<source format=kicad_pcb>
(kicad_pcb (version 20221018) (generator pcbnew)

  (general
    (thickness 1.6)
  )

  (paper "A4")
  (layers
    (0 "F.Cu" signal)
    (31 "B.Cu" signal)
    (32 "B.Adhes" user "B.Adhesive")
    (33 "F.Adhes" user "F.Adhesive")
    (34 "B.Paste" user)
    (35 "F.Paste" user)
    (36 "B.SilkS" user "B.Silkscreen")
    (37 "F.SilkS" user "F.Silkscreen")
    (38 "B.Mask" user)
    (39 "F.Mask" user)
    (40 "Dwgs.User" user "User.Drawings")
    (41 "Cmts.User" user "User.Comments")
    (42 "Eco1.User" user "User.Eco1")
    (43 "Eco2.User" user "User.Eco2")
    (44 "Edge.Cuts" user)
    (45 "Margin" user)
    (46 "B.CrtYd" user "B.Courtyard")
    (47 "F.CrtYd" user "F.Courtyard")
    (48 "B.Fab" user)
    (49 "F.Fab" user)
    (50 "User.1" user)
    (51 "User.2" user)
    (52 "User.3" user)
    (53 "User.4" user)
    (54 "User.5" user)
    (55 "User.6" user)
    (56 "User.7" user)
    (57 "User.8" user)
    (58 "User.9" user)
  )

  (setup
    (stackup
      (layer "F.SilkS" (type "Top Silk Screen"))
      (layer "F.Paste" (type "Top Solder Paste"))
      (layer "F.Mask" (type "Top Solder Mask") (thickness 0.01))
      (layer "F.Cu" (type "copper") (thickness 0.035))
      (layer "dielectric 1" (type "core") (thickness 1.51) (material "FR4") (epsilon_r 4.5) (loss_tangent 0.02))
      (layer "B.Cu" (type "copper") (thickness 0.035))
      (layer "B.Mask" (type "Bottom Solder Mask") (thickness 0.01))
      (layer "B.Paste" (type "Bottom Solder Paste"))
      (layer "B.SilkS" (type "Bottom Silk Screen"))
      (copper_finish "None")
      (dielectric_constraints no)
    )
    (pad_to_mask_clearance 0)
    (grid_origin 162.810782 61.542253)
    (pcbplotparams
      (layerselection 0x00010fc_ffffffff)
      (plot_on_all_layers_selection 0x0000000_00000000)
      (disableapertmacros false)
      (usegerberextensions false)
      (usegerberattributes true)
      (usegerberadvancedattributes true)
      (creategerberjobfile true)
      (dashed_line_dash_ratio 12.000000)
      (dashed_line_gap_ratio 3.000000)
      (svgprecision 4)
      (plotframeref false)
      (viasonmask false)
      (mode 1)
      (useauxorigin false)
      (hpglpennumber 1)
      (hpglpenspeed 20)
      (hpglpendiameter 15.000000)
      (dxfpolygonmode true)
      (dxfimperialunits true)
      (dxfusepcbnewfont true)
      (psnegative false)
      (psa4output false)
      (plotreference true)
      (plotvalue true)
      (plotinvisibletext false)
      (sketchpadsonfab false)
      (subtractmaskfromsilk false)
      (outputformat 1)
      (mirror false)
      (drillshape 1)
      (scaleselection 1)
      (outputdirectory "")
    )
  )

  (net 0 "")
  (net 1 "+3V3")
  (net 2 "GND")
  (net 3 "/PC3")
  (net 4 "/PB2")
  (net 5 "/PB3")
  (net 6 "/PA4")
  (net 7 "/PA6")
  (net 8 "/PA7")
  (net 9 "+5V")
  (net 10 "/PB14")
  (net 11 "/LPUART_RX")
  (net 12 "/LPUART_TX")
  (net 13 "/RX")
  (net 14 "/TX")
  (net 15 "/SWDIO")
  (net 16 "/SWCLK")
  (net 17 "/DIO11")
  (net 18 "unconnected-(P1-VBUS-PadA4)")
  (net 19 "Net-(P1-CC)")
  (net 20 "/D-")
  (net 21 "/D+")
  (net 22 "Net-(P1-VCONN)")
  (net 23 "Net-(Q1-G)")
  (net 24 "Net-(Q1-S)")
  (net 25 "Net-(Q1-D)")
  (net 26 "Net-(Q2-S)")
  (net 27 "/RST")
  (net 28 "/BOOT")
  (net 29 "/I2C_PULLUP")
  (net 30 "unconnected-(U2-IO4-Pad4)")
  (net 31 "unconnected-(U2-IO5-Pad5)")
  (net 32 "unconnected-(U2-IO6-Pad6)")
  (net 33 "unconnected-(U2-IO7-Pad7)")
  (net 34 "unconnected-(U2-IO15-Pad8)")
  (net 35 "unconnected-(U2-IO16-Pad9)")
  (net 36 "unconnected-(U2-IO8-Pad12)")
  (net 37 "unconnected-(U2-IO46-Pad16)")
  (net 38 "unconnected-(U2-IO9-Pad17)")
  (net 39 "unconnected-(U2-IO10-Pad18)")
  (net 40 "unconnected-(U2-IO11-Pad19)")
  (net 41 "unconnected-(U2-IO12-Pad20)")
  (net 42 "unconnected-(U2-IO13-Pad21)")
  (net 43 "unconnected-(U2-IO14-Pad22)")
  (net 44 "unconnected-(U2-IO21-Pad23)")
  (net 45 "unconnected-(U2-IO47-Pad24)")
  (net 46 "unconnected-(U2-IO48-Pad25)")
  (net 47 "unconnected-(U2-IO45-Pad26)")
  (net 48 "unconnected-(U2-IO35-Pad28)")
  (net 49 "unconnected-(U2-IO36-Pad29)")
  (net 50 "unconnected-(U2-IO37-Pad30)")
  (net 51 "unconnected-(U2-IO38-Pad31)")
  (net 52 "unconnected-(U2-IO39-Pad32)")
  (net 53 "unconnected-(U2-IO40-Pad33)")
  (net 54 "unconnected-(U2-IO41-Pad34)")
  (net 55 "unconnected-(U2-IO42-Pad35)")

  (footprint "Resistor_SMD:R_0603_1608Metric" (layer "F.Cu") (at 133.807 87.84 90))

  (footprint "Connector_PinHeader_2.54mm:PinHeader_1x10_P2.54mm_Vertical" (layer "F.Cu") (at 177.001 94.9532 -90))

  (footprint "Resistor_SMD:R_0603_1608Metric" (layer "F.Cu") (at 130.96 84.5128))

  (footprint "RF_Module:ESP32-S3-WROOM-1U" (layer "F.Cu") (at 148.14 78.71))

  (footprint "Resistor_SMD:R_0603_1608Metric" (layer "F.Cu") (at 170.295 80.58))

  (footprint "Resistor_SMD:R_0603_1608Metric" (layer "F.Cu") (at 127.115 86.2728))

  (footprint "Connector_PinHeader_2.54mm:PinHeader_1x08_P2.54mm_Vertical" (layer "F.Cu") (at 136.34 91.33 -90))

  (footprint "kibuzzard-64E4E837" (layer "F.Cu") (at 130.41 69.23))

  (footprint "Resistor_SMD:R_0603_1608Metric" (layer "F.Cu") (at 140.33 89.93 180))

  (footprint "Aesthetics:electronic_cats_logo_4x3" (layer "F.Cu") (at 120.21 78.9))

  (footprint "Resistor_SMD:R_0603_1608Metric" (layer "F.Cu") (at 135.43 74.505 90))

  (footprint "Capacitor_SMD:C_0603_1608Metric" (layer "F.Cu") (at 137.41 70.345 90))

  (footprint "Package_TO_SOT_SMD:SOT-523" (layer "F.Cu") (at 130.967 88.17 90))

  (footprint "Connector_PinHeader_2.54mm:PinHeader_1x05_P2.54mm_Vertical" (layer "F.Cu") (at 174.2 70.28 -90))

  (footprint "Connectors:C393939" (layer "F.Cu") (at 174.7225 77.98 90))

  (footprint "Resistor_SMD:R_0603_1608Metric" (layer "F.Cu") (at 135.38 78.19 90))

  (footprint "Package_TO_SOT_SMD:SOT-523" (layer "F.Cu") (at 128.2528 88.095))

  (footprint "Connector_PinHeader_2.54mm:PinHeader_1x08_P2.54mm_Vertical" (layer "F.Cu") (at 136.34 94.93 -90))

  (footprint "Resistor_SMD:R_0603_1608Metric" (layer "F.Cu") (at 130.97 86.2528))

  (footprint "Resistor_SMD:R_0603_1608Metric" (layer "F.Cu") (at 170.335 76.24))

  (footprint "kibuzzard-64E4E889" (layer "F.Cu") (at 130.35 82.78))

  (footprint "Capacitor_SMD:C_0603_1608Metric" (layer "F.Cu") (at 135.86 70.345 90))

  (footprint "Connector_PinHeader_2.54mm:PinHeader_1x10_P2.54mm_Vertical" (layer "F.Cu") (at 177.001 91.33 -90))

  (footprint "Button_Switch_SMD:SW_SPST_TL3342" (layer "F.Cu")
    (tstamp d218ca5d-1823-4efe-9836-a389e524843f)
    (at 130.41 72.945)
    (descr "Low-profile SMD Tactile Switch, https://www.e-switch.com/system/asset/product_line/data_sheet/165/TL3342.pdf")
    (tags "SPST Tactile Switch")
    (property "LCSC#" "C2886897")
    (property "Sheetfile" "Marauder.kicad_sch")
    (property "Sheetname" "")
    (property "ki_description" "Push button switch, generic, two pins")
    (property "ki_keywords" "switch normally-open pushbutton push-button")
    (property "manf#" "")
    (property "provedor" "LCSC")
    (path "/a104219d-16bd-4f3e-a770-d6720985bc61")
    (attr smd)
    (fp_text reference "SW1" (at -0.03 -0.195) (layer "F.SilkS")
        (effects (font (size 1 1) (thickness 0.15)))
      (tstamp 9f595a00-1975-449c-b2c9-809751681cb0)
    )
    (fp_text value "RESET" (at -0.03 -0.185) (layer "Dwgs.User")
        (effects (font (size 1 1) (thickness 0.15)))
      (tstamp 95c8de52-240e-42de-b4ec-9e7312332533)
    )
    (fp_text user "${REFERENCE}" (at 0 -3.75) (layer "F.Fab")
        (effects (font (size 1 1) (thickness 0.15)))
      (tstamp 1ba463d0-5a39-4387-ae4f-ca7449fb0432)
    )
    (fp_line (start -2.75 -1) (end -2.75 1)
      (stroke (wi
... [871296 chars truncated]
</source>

+ + + + + + +

Exercise objective: What is needed is the number of lines in the records that contain the string "Adhesive", stated with nothing else.

Finished exercise: 2